Jeb Bush—a man whose campaign has, one imagines, not followed the trajectory he hoped it might—has a new talking point: his daughter, Noelle, and her struggles with drug addiction, a subject he once explicitly requested the media not report on.

If the Republican primary seems like a pageant of addicted daughters, it’s because it is. Before Bush, Carly Fiorina—whose stepdaughter died of an overdose—eagerly made the narrative part of her public presentation. Both Bush and Fiorina have deliberately pushed their deeply personal accounts into the news cycle this week; Bush with a post on Medium and a follow-up interview with the New York Times, and Fiorina in a TIME op-ed.

But if Fiorina’s story, which tends to portray her as her stepdaughter’s primary parent (“I buried a child,” she often says), can seem overpackaged, Bush’s sudden transparency appears even more cynical: Emails in an archive he recently made public show that as governor, he explicitly asked the media leave her alone and not report on her addiction.

In 2002, Noelle Bush, then 24, was arrested on felony charges after she tried to fill a fake prescription for Xanax at a Florida pharmacy. Two months into her court-ordered rehab treatment, she was found with stolen pills from the center’s medicine cabinet and crack cocaine in her shoe.
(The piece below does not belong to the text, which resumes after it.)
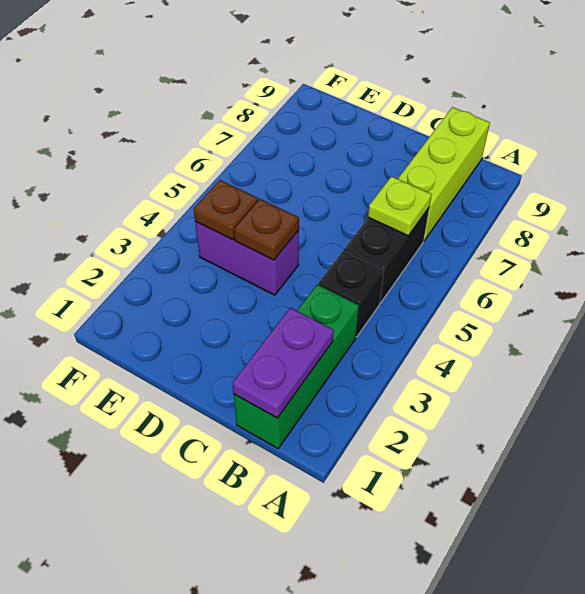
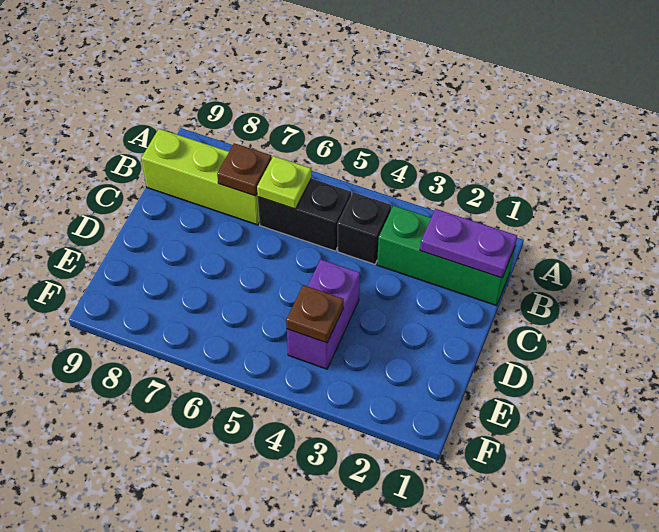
brown 1x1 plate [234,199,299,260] -> brown 1x1 plate moved to [217,143,272,196]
She ultimately served 10 days in jail.

Bush did address the scandal both in the press—there were whispers that Noelle Bush’s relatively light sentence may have been unduly influenced—and at that year’s Statewide Drug Summit, but his email shows he tried to dissuade at least one reporter from covering the story further.

In 2003, Mr. Bush grew frustrated with a Miami Herald reporter, according to emails obtained by The New York Times through a public records request. “The only reason you wrote the piece or were told to write the piece is that my struggling daughter is the child of the governor,” Mr. Bush chided the reporter. “It won’t matter in the whole scheme of things, but I wish the media would leave my daughter alone. It would make it a whole lot easy for her to recover and live a life full of hope and promise.”

At the time, Bush’s wife Columba seemed to agree: According to the Atlantic, a reporter asked her “whether Noelle’s problems were related to being part of a political family.” Her answer was affirmative.

“Absolutely,” she answered, before stopping herself.

And according to the Atlantic, not much has changed. Since her graduation from drug court, Noelle has stayed largely out of the public eye (the only recent coverage beyond her 2002 arrest was a Radar Online story noting she smokes multiple cigarettes a day at her job.) And Columba, at least, seems to believe the public scrutiny is bad for her daughter. Via the Atlantic:

Friends say that Columba’s biggest concern today is keeping Noelle stable and out of the public eye. Now 38, Noelle lives in Orlando, where she works at a software firm. By all accounts, she is okay but fragile. “Everyone’s happy with her progress,” says Cardenas, the family friend and old political ally. “Noelle is leading a normal life.”

And now she’s back in the public eye, as a peg for Bush’s drug policy platform. It’s hard to see what makes 2016 any different from 2002, other than the campaign.